Start of Provided entries

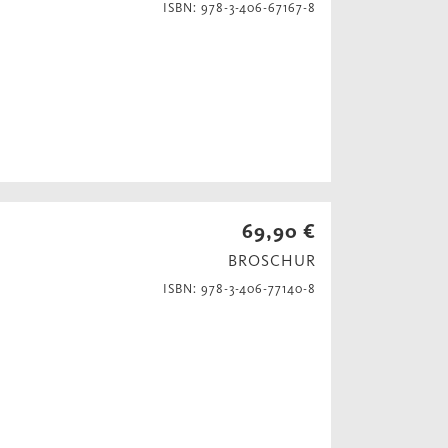
ISBN: 978-3-406-67167-8
69,90 €
BROSCHUR
ISBN: 978-3-406-77140-8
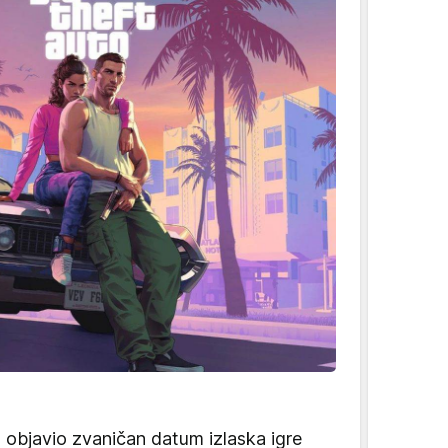
objavio zvaničan datum izlaska igre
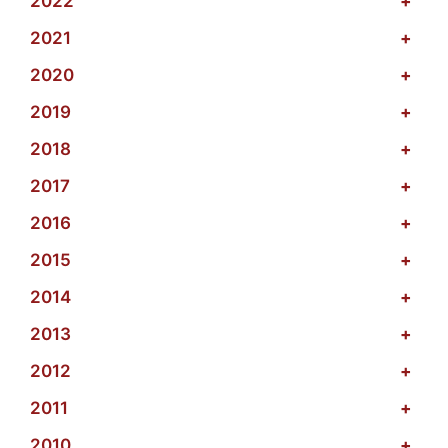
2022
+
2021
+
2020
+
2019
+
2018
+
2017
+
2016
+
2015
+
2014
+
2013
+
2012
+
2011
+
2010
+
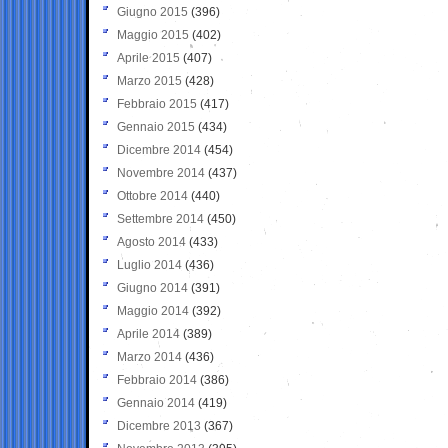
Giugno 2015
(396)
Maggio 2015
(402)
Aprile 2015
(407)
Marzo 2015
(428)
Febbraio 2015
(417)
Gennaio 2015
(434)
Dicembre 2014
(454)
Novembre 2014
(437)
Ottobre 2014
(440)
Settembre 2014
(450)
Agosto 2014
(433)
Luglio 2014
(436)
Giugno 2014
(391)
Maggio 2014
(392)
Aprile 2014
(389)
Marzo 2014
(436)
Febbraio 2014
(386)
Gennaio 2014
(419)
Dicembre 2013
(367)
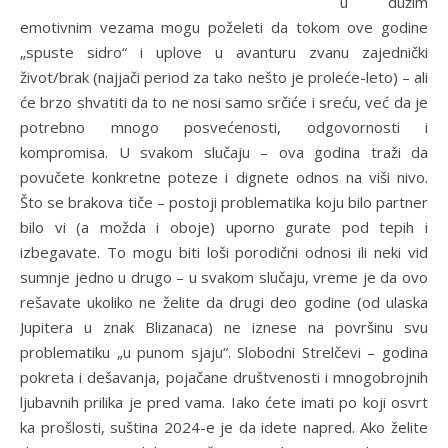
u dužim
emotivnim vezama mogu poželeti da tokom ove godine
„spuste sidro“ i uplove u avanturu zvanu zajednički
život/brak (najjači period za tako nešto je proleće-leto) – ali
će brzo shvatiti da to ne nosi samo srčiće i sreću, već da je
potrebno mnogo posvećenosti, odgovornosti i
kompromisa. U svakom slučaju – ova godina traži da
povučete konkretne poteze i dignete odnos na viši nivo.
Što se brakova tiče – postoji problematika koju bilo partner
bilo vi (a možda i oboje) uporno gurate pod tepih i
izbegavate. To mogu biti loši porodični odnosi ili neki vid
sumnje jedno u drugo – u svakom slučaju, vreme je da ovo
rešavate ukoliko ne želite da drugi deo godine (od ulaska
Jupitera u znak Blizanaca) ne iznese na površinu svu
problematiku „u punom sjaju“. Slobodni Strelčevi – godina
pokreta i dešavanja, pojačane društvenosti i mnogobrojnih
ljubavnih prilika je pred vama. Iako ćete imati po koji osvrt
ka prošlosti, suština 2024-e je da idete napred. Ako želite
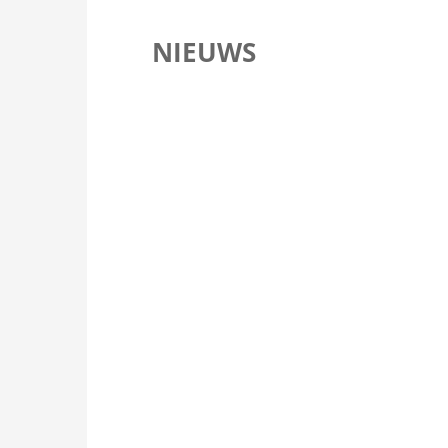
NIEUWS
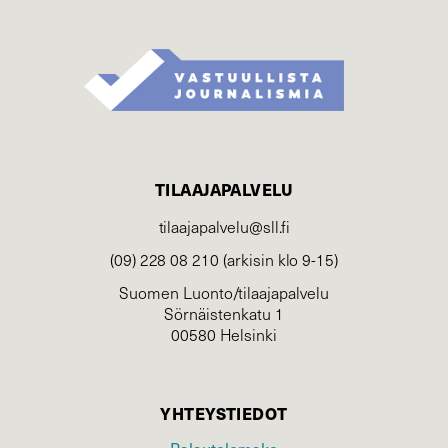
TILAAJAPALVELU
tilaajapalvelu@sll.fi
(09) 228 08 210 (arkisin klo 9-15)
Suomen Luonto/tilaajapalvelu
Sörnäistenkatu 1
00580 Helsinki
YHTEYSTIEDOT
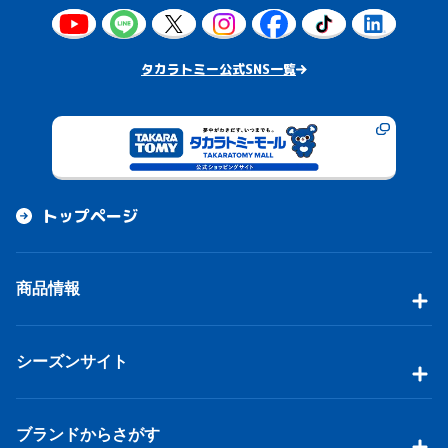
タカラトミー公式SNS一覧
トップページ
商品情報
シーズンサイト
ブランドからさがす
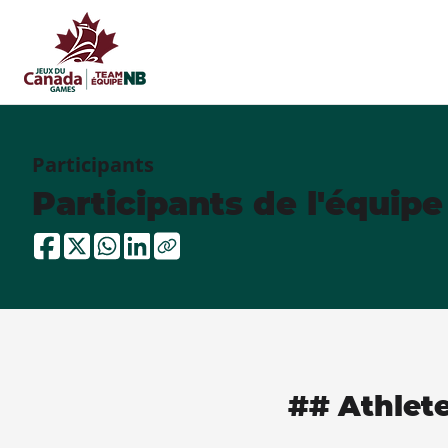
Participants
Participants de l'équip
## Athlet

End of Provided entries

> **Job item**: Within the entries above, give again exactly the lines starting at the one that contains "Febbraio 2014" and ending at the one that contains "povučete konkretne poteze", leaving out the pictures.

> **Solution to this task**:
Febbraio 2014
(386)
Gennaio 2014
(419)
Dicembre 2013
(367)
u dužim
emotivnim vezama mogu poželeti da tokom ove godine
„spuste sidro“ i uplove u avanturu zvanu zajednički
život/brak (najjači period za tako nešto je proleće-leto) – ali
će brzo shvatiti da to ne nosi samo srčiće i sreću, već da je
potrebno mnogo posvećenosti, odgovornosti i
kompromisa. U svakom slučaju – ova godina traži da
povučete konkretne poteze i dignete odnos na viši nivo.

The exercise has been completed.